Asian currencies weakened, led by Thailand’s baht, after the Federal Reserve refrained from signaling more monetary easing measures as the U.S. economy improves, boosting demand for the dollar.
The baht was headed for the biggest drop in five months as a technical gauge signaled the region’s top gainer in February was poised to reverse. Malaysia’s ringgit and Indonesia’s rupiah snapped two-day advances after Fed Chairman Ben S. Bernanke affirmed U.S. interest rates are likely to stay low through late 2014, without offering any indication that further monetary easing is under consideration.
“We have seen quite a fast appreciation recently and investors probably wanted to take profits,” said Kozo Hasegawa, a trader at Sumitomo Mitsui Banking Corp. in Bangkok. “Bernanke’s comments encouraged some buy-back of the dollars.”
The baht slumped 0.9 percent to 30.52 per dollar as of 3:50 p.m. in Bangkok, according to data compiled by Bloomberg. The ringgit dropped 0.4 percent to 3.0025 and the rupiah fell 0.2 percent to 9,088. China’s yuan weakened 0.10 percent to 6.3002 and India’s rupee slid 0.4 percent to 49.1988.
The MSCI Asia-Pacific Index (DXY) of stocks declined 0.9 percent while the Dollar Index that tracks the greenback against the currencies of its six largest trading partners jumped yesterday from a three-month low. The Fed said yesterday the U.S. economy expanded at a “modest to moderate pace” in January and early February as factories increased production.
The dollar’s 14-day relative strength index against the baht slid below the 30 threshold yesterday, suggesting its drop in February was overdone. The baht rallied 2.2 percent last month and touched 30.21 yesterday, the strongest since Sept. 15.
The Bloomberg-JPMorgan Asia Dollar Index (ADXY) rose 2 percent this year, fueled by foreign investors buying $22 billion more equities than they sold in India, South Korea, Taiwan and Thailand, according to stock exchange data.
Market intervention is likely to be optimal in emerging markets to counter a “sudden surge in capital inflows” and remove economic dislocation from temporary appreciation in currencies, the International Monetary Fund said in a report on its website.

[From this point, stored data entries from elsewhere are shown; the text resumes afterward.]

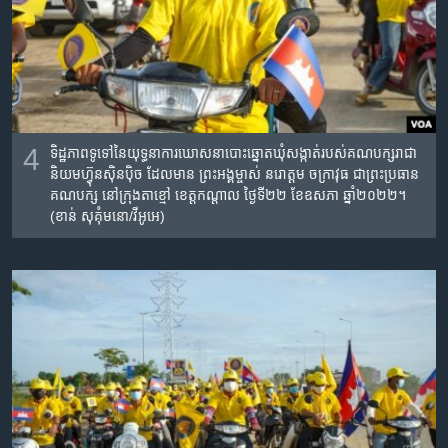
4
ទិដ្ឋភាព​ទូទៅ​នៃ​យុទ្ធនាការ​ឃោសនាបោះឆ្នោត​ឃុំសង្កាត់របស់​គណបក្ស​រាជា​
និយម​ហ្វ៊ុន​ស៊ិន​ប៉ិច​ ដែល​មាន​ ​​ព្រះអង្គម្ចាស់ នរោត្តម ចក្រា​វុធ​ ជា​ព្រះប្រធាន
គណបក្ស​ នៅក្រុង​តាខ្មៅ​ ខេត្តកណ្តាល ថ្ងៃទី​២២ ខែឧសភា ឆ្នាំ២០២២​។
(ខាន់​ សុគុំមនោ/វីអូអេ)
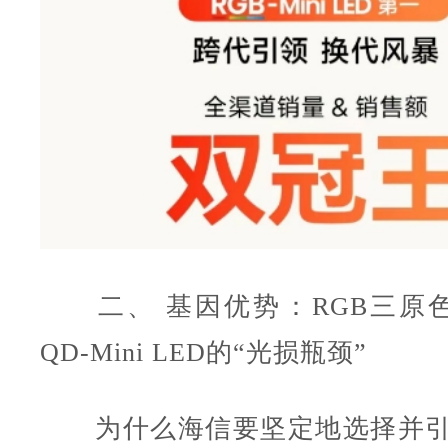
二、 基因优势：RGB三原
QD-Mini LED的“光损瓶颈”
为什么海信要坚定地选择并引领RG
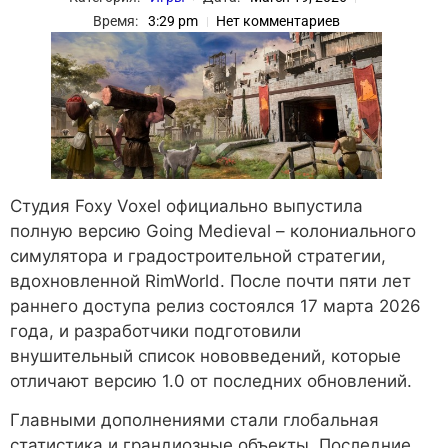
Время:
3:29 pm
Нет комментариев
Студия Foxy Voxel официально выпустила
полную версию Going Medieval – колониального
симулятора и градостроительной стратегии,
вдохновленной RimWorld. После почти пяти лет
раннего доступа релиз состоялся 17 марта 2026
года, и разработчики подготовили
внушительный список нововведений, которые
отличают версию 1.0 от последних обновлений.
Главными дополнениями стали глобальная
статистика и грандиозные объекты. Последние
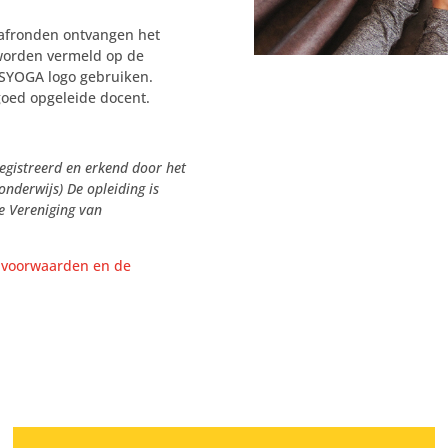
 afronden ontvangen het
 worden vermeld op de
SYOGA logo gebruiken.
oed opgeleide docent.
registreerd en erkend door het
onderwijs) De opleiding is
de Vereniging van
e voorwaarden en de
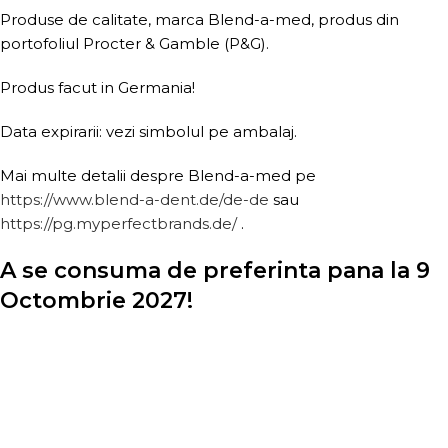
Produse de calitate, marca Blend-a-med, produs din
portofoliul Procter & Gamble (P&G).
Produs facut in Germania!
Data expirarii: vezi simbolul pe ambalaj.
Mai multe detalii despre Blend-a-med pe
https://www.blend-a-dent.de/de-de
sau
https://pg.myperfectbrands.de/
.
A se consuma de preferinta pana la 9
Octombrie 2027!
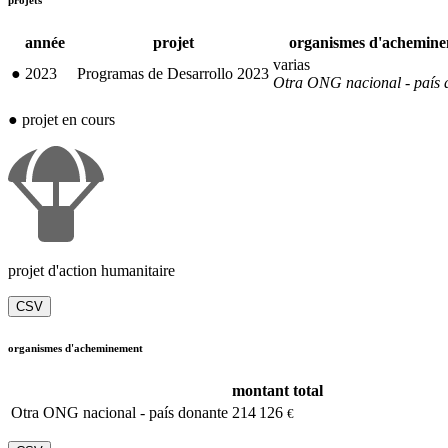
projets
année
projet
organismes d'achemin
varias
●
2023
Programas de Desarrollo 2023
Otra ONG nacional - país 
●
projet en cours
projet d'action humanitaire
CSV
organismes d'acheminement
montant total
Otra ONG nacional - país donante
214 126
€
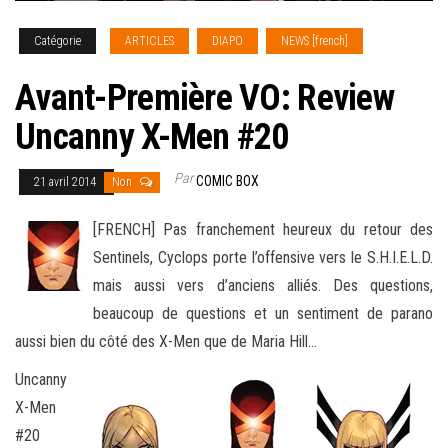
Catégorie
ARTICLES
DIAPO
NEWS [french]
Avant-Première VO: Review
Uncanny X-Men #20
Par
COMIC BOX
21 avril 2014
Non
[FRENCH] Pas franchement heureux du retour des
Sentinels, Cyclops porte l’offensive vers le S.H.I.E.L.D.
mais aussi vers d’anciens alliés. Des questions,
beaucoup de questions et un sentiment de parano
aussi bien du côté des X-Men que de Maria Hill…
Uncanny
X-Men
#20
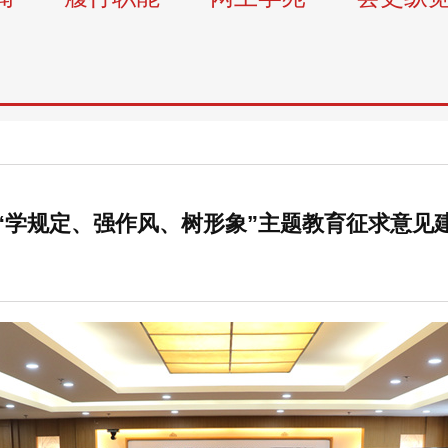
“学规定、强作风、树形象”主题教育征求意见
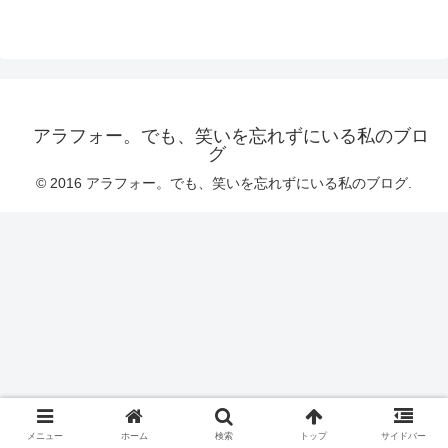
アラフォー。でも、笑いを忘れずにいる私のブロ
グ
© 2016 アラフォー。でも、笑いを忘れずにいる私のブログ.
メニュー
ホーム
検索
トップ
サイドバー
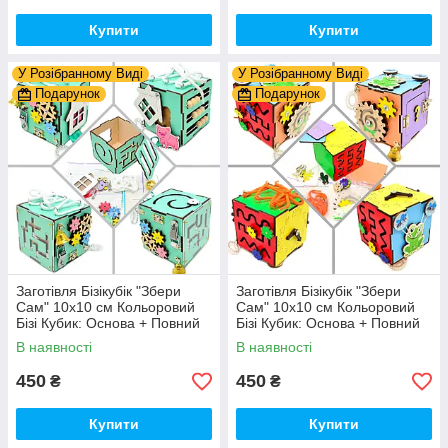
Купити
Купити
У Розібранному Виді
У Розібранному Виді
Подарунок
Подарунок
Заготівля Бізікубік "Збери
Заготівля Бізікубік "Збери
Сам" 10х10 см Кольоровий
Сам" 10х10 см Кольоровий
Бізі Кубик: Основа + Повний
Бізі Кубик: Основа + Повний
Комплект (в Розібраному
Комплект (в Розібраному
В наявності
В наявності
Виді) Кубік Бізи, Бірюза
Виді) Кубік Бізи, Різнокол
450
450
₴
₴
Купити
Купити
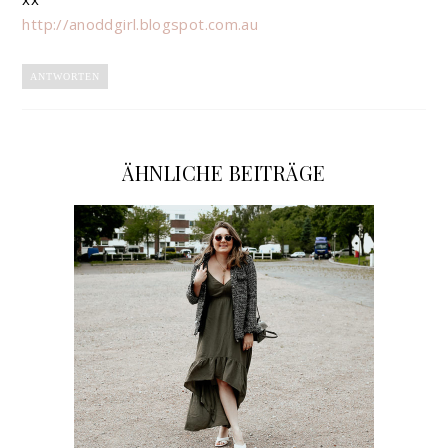
http://anoddgirl.blogspot.com.au
ANTWORTEN
ÄHNLICHE BEITRÄGE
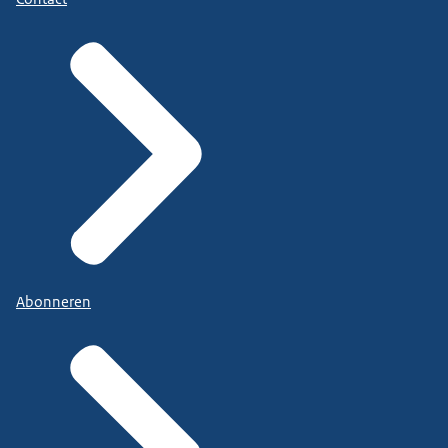
Abonneren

The yuan had its biggest decline since Feb. 6 as the central bank weakened its reference rate by 0.15 percent to 6.3016, from a record yesterday. That eclipsed an official report showing manufacturing in the world’s second-biggest economy improved for a third month in February, based on a survey of purchasing managers.
Philippine Rate Cut
“The fixing reflects a rebound in the greenback as another round of quantitative easing looks unlikely now,” said Kenix Lai, a currency analyst at Bank of East Asia Ltd. in Hong Kong. “China’s manufacturing data should be good news but investors might want to look for another month of data to confirm the recovery trend.”
The Philippine peso declined 0.2 percent to 42.82 per dollar. The central bank lowered its benchmark interest rate to 4 percent from 4.25 percent today, a move predicted by 14 of 18 economists in a Bloomberg survey. Three expect no change and one a cut to 3.75 percent.
Elsewhere, Taiwan’s dollar reversed earlier gains to post a 0.2 percent loss at NT$29.487 against its U.S. counterpart. Vietnam’s dong was little changed at 20,830. Financial markets in South Korea were closed for a holiday.